Taming the Malignant Masters

Rick Wartzman

In his latest column for Bloomberg Businessweek online, Drucker Institute Executive Director Rick Wartzman springs off this week’s news that “Massachusetts Governor Deval Patrick is trying to slash government red tape so small businesses in his state can flourish.”

Wartzman goes on to add that if Patrick succeeds, “and these enterprises grow, they’d then be smart to listen to Peter Drucker and start reducing the red tape elsewhere: inside their own shops.”
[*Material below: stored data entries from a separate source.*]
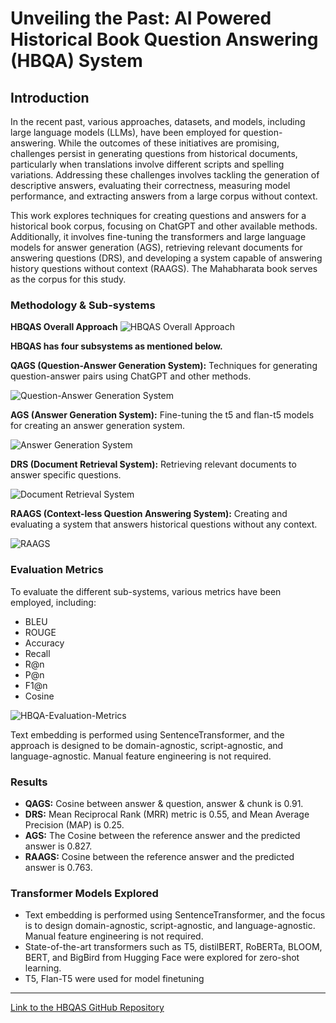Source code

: # Unveiling the Past: AI Powered Historical Book Question Answering (HBQA) System

## Introduction

In the recent past, various approaches, datasets, and models, including large language models (LLMs), have been employed for question-answering. While the outcomes of these initiatives are promising, challenges persist in generating questions from historical documents, particularly when translations involve different scripts and spelling variations. Addressing these challenges involves tackling the generation of descriptive answers, evaluating their correctness, measuring model performance, and extracting answers from a large corpus without context. 

This work explores techniques for creating questions and answers for a historical book corpus, focusing on ChatGPT and other available methods. Additionally, it involves fine-tuning the transformers and large language models for answer generation (AGS), retrieving relevant documents for answering questions (DRS), and developing a system capable of answering history questions without context (RAAGS). The Mahabharata book serves as the corpus for this study.

### Methodology & Sub-systems

**HBQAS Overall Approach**
![HBQAS Overall Approach](https://dasarpai.com/assets/hbqas/HBQA-PPT+Images/Ch3.20-HBQA-Approach.png)

**HBQAS has four subsystems as mentioned below.**

**QAGS (Question-Answer Generation System):** Techniques for generating question-answer pairs using ChatGPT and other methods.

![Question-Answer Generation System](https://dasarpai.com/assets/hbqas/HBQA-PPT+Images/Ch3.30-QAGS.png) 

**AGS (Answer Generation System):** Fine-tuning the t5 and flan-t5 models for creating an answer generation system.

![Answer Generation System](https://dasarpai.com/assets/hbqas/HBQA-PPT+Images/Ch3.50-AGS.png)

**DRS (Document Retrieval System):** Retrieving relevant documents to answer specific questions.

![Document Retrieval System](https://dasarpai.com/assets/hbqas/HBQA-PPT+Images/Ch3.40-DRS.png)

**RAAGS (Context-less Question Answering System):** Creating and evaluating a system that answers historical questions without any context.

![RAAGS](https://dasarpai.com/assets/hbqas/HBQA-PPT+Images/Ch3.60-RAAGS.png)

### Evaluation Metrics

To evaluate the different sub-systems, various metrics have been employed, including:
- BLEU
- ROUGE
- Accuracy
- Recall
- R@n
- P@n
- F1@n
- Cosine

![HBQA-Evaluation-Metrics](https://dasarpai.com/assets/hbqas/HBQA-PPT+Images/Ch3.70-HBQA-Evaluation-Metrics.png)

Text embedding is performed using SentenceTransformer, and the approach is designed to be domain-agnostic, script-agnostic, and language-agnostic. Manual feature engineering is not required.

### Results

- **QAGS:** Cosine between answer & question, answer & chunk is 0.91.
- **DRS:** Mean Reciprocal Rank (MRR) metric is 0.55, and Mean Average Precision (MAP) is 0.25.
- **AGS:** The Cosine between the reference answer and the predicted answer is 0.827.
- **RAAGS:** Cosine between the reference answer and the predicted answer is 0.763.

### Transformer Models Explored
- Text embedding is performed using SentenceTransformer, and the focus is to design domain-agnostic, script-agnostic, and language-agnostic. Manual feature engineering is not required.
- State-of-the-art transformers such as T5, distilBERT, RoBERTa, BLOOM, BERT, and BigBird from Hugging Face were explored for zero-shot learning.
- T5, Flan-T5 were used for model finetuning
---

[Link to the HBQAS GitHub Repository](https://github.com/dasarpai/HBQA)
Indeed, Drucker believed that, when it comes to cutting red tape, companies would do well to aim the scissors at their own operations. “The businessman in the large corporation who complains the loudest about bureaucracy in government,” Drucker asserted in his 1967 book The Effective Executive, “may encourage in his own company the growth of ‘controls’ which do not control anything, the proliferation of studies that are only a cover-up for his own unwillingness to face up to a decision.”

Wartzman goes on to spell out what Drucker deemed to be the proper use of reports, procedures and forms inside an organization—and where management often goes wrong.

“Reports and procedures are necessary tools,” Wartzman quotes Drucker as writing. “But few tools can be so easily misused, and few can do as much damage. For reports and procedures, when misused, cease to be tools and become malignant masters.”